Berlin by Bike and Automat
Berlin by Bike and Automat – A Photographic Pilgrimage
There are cities you walk, and then there is Berlin – a place you pedal through. Riding my trusty Savanna bicycle across the flat sprawl of the Hauptstadt, I discovered that distances are not measured in kilometers here, but in the number of coffee stops and red lights you conquer.
But I wasn’t hunting for the usual suspects – not the Brandenburg Gate, not even the Fernsehturm staring at the sky like a Soviet compass needle. My compass was more modest, more analog: Berlin’s photoautomats.

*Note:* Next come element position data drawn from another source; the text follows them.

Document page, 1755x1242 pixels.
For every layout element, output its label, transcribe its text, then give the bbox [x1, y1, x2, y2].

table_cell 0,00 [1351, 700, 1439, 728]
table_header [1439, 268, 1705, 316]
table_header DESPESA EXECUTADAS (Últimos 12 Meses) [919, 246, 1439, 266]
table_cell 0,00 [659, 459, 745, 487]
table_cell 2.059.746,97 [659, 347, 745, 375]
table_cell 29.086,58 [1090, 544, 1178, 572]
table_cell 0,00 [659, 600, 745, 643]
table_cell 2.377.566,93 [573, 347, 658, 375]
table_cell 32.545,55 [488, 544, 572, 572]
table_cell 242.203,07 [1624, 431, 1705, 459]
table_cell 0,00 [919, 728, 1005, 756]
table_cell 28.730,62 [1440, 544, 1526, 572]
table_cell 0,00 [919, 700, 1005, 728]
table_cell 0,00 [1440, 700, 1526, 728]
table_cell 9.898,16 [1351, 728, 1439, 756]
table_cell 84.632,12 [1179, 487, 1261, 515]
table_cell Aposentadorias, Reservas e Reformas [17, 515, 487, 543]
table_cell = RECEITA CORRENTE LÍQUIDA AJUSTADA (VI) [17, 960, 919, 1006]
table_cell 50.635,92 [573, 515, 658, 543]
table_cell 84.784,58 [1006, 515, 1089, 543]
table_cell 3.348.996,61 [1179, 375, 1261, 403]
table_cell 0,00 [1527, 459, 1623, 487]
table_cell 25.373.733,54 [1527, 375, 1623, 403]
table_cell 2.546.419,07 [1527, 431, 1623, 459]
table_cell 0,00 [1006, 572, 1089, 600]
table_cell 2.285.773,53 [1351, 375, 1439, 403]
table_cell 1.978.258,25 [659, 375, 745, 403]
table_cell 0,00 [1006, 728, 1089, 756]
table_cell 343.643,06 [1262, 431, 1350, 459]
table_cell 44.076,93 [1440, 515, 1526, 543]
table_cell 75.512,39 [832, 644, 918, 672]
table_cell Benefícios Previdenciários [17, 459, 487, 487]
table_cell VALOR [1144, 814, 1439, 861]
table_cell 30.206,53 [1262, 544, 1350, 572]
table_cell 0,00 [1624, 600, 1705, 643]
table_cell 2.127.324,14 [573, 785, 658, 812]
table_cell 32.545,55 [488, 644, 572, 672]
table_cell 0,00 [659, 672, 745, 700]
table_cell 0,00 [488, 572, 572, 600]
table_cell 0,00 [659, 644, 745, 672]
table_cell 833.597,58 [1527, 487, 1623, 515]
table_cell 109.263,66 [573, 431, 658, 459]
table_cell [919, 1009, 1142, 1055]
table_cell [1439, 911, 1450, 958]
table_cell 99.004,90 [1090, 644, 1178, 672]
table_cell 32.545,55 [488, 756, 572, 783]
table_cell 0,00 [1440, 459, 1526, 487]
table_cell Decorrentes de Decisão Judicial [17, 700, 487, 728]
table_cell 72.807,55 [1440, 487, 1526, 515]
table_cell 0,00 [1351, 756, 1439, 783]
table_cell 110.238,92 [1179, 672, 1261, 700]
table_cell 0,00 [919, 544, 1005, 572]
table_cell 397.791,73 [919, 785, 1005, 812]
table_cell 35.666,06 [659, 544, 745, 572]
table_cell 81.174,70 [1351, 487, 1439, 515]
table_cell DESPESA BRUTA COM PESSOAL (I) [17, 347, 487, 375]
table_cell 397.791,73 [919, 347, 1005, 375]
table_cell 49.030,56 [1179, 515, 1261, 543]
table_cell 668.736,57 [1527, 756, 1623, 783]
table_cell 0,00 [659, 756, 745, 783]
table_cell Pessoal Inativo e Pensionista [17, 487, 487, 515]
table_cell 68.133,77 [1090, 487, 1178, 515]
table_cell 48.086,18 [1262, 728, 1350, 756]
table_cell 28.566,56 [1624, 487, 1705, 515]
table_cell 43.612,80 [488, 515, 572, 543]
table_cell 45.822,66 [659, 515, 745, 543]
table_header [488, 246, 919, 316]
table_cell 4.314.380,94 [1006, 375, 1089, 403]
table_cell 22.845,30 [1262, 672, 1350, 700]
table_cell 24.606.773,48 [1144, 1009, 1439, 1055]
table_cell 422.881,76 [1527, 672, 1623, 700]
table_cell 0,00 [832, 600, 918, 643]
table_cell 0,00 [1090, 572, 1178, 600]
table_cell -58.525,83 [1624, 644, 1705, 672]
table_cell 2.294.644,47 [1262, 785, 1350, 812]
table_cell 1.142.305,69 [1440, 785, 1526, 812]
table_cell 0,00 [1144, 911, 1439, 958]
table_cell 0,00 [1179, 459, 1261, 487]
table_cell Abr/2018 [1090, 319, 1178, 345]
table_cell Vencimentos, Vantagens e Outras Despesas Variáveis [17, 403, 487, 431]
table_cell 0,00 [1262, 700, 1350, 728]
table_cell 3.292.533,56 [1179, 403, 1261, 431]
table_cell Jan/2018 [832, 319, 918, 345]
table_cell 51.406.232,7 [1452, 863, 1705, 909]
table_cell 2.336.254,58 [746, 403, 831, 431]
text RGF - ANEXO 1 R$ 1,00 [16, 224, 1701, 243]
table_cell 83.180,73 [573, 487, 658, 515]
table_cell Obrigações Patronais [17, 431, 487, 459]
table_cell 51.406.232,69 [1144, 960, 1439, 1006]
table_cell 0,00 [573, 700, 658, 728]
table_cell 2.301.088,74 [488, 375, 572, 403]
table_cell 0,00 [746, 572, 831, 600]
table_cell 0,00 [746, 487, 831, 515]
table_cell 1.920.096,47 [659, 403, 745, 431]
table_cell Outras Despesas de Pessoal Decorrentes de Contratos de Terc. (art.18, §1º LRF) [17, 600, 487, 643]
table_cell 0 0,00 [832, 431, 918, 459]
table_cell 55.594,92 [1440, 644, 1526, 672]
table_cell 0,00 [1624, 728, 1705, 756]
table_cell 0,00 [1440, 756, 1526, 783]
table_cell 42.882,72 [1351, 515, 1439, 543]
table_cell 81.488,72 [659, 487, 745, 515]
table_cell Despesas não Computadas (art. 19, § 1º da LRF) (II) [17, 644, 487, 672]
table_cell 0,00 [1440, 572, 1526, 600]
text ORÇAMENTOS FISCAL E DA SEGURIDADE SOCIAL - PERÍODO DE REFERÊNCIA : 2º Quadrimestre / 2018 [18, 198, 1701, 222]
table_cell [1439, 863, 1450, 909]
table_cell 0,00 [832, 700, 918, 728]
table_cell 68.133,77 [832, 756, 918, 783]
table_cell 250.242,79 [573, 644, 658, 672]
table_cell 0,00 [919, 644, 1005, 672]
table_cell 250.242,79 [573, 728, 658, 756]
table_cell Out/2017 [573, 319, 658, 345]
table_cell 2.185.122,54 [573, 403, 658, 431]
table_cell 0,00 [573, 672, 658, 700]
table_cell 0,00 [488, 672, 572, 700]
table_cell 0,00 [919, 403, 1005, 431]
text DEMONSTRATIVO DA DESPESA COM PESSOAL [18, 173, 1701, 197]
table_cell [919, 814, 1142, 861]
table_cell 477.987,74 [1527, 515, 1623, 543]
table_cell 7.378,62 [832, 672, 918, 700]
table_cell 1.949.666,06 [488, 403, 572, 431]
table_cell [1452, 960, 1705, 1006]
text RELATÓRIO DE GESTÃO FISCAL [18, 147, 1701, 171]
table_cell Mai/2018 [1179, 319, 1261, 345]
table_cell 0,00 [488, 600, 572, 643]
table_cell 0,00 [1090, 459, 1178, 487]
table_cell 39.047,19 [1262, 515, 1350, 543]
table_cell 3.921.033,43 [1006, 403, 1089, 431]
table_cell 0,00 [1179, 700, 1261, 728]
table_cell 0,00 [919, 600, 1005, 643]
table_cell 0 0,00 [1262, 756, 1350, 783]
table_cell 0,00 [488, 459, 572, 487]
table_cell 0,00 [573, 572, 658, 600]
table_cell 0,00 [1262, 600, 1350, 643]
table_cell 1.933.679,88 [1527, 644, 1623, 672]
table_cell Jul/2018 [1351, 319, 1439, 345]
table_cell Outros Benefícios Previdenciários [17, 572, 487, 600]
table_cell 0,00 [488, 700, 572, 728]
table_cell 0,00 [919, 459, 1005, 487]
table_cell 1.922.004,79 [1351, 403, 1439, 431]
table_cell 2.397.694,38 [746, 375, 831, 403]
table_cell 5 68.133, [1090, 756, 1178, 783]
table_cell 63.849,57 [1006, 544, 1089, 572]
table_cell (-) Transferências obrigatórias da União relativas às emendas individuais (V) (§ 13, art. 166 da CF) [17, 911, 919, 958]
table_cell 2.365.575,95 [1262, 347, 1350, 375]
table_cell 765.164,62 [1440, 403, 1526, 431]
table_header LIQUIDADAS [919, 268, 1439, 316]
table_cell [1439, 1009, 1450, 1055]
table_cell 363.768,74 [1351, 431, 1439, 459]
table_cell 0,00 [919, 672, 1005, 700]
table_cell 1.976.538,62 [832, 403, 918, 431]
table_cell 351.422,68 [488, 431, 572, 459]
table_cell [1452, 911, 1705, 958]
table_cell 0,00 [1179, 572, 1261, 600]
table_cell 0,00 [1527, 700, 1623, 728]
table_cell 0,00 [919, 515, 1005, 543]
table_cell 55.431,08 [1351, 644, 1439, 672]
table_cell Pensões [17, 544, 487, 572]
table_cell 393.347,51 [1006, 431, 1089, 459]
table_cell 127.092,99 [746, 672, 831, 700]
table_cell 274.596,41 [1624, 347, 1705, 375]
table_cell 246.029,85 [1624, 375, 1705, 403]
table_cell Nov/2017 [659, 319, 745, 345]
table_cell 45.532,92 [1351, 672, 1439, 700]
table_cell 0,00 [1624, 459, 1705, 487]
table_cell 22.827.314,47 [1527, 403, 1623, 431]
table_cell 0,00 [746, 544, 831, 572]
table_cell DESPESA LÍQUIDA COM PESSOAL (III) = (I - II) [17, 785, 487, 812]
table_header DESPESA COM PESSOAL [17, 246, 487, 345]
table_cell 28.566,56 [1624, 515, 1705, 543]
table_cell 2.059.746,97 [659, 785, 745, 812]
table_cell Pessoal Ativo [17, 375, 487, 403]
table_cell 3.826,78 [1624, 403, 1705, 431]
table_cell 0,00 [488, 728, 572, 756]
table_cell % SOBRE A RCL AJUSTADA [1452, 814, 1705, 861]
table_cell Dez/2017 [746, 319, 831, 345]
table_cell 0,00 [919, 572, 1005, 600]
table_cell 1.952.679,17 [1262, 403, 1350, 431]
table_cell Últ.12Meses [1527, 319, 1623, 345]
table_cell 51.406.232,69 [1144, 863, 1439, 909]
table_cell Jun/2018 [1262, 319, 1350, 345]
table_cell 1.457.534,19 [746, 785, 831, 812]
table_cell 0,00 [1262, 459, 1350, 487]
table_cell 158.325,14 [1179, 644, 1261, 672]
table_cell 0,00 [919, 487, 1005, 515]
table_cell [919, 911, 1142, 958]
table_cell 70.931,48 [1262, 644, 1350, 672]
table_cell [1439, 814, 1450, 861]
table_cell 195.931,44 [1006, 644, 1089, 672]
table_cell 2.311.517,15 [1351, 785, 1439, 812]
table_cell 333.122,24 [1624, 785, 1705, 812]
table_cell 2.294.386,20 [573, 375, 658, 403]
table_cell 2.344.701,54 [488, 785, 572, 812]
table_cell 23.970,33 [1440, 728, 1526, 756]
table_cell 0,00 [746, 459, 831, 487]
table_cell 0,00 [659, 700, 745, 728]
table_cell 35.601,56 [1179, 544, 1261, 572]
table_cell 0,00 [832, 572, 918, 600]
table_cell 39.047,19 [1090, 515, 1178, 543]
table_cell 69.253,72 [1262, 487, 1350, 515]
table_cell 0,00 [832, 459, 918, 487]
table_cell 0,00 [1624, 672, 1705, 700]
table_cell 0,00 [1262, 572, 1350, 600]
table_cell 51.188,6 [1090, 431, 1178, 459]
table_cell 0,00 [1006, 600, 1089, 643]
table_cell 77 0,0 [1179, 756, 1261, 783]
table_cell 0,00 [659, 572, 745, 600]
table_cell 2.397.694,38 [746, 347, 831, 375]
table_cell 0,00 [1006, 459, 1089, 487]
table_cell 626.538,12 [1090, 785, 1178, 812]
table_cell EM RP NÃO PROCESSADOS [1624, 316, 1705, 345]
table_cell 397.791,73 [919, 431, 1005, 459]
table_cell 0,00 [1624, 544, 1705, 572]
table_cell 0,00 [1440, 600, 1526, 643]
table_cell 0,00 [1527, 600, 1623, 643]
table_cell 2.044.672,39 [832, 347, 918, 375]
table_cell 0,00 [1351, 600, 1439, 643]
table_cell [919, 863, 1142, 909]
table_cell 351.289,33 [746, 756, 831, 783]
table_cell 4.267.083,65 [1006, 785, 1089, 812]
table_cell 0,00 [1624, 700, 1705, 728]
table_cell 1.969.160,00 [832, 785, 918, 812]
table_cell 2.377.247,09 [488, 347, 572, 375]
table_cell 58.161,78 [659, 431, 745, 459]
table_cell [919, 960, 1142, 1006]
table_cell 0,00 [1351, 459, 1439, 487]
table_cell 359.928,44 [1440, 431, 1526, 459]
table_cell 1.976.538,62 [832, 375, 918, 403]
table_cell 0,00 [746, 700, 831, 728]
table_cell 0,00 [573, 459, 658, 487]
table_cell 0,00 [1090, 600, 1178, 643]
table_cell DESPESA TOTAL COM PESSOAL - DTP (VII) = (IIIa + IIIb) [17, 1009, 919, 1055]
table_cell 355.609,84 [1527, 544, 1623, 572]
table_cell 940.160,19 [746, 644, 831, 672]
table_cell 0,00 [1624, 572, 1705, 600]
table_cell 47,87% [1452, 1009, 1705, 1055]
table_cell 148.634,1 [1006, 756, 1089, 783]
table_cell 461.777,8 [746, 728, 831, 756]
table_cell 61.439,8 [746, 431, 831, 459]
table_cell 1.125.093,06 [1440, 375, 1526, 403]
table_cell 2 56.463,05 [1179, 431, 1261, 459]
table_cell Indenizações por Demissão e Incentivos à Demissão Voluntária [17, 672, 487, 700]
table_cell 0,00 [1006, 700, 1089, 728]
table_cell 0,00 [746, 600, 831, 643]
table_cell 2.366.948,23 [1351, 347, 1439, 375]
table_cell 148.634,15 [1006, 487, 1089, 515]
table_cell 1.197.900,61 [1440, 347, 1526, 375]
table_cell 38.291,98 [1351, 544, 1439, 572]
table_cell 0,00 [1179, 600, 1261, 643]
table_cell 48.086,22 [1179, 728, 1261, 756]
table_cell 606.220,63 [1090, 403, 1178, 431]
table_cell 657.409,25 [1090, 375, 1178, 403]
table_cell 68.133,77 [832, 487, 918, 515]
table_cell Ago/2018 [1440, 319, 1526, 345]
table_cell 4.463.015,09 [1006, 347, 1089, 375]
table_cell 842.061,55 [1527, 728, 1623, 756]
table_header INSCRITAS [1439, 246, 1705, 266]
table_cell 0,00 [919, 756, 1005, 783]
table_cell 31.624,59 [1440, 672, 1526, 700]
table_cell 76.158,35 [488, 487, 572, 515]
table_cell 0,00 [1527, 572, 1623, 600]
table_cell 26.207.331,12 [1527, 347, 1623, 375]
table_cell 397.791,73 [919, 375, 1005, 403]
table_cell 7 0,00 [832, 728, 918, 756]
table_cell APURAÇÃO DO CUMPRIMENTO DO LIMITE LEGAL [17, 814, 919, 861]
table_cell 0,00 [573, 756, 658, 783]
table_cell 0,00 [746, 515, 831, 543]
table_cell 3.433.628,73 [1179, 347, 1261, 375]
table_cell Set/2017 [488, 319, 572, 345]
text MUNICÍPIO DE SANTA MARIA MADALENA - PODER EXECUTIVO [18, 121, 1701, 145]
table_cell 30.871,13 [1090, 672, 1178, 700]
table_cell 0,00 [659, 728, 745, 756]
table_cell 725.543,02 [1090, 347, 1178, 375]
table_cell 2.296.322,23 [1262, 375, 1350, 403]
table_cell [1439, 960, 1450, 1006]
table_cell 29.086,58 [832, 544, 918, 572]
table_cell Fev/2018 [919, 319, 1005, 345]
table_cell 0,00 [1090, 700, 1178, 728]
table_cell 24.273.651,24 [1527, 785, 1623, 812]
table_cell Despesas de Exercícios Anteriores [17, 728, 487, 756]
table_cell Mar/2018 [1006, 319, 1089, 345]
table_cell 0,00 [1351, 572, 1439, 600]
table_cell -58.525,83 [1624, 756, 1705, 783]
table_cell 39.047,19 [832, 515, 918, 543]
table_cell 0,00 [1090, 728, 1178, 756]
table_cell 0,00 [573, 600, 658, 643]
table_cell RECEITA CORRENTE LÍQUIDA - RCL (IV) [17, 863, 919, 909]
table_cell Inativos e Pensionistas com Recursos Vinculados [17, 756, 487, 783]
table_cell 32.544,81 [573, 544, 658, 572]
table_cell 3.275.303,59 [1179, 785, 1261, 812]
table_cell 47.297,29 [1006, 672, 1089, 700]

Those black-and-white boxes, scattered across neighborhoods like Kreuzberg, Mitte, or Prenzlauer Berg, are time machines disguised as street furniture. You step in, pull the curtain, feed the slot, and for four small euros you are granted a vertical strip of immortality. Grainy, slightly overexposed, often skewed – but unmistakably human. In a world of infinite selfies, the photoautomat insists on limits: four frames, no retakes, no filters.
I made it my mission to ride from box to box, chaining the city into a series of mechanical portraits. Each automat stood like a relic, humming faintly, sometimes with graffiti whispering the layers of previous visitors. I photographed them not only outside but also tested them inside – becoming part of the very series I was documenting.
Cycling in Berlin means slipping from one mood to another. In Mitte, the automats lean against sleek gentrified walls, as if tolerated like eccentric uncles. In Neukölln, they bloom with stickers and spray paint, blending perfectly into the loud streets. Each stop gave me a frame of Berlin’s identity: serious, chaotic, playful, resistant to being polished.
By evening, my Savanna leaned tired against the last automat near Warschauer Straße, its spokes still ticking with the heat of the day. I spread out the freshly printed strips, each one still curling slightly, and realized the city had given me a portrait of itself – imperfect, rough, and endlessly reproducible.
Berlin doesn’t ask for your best pose. It asks for your presence.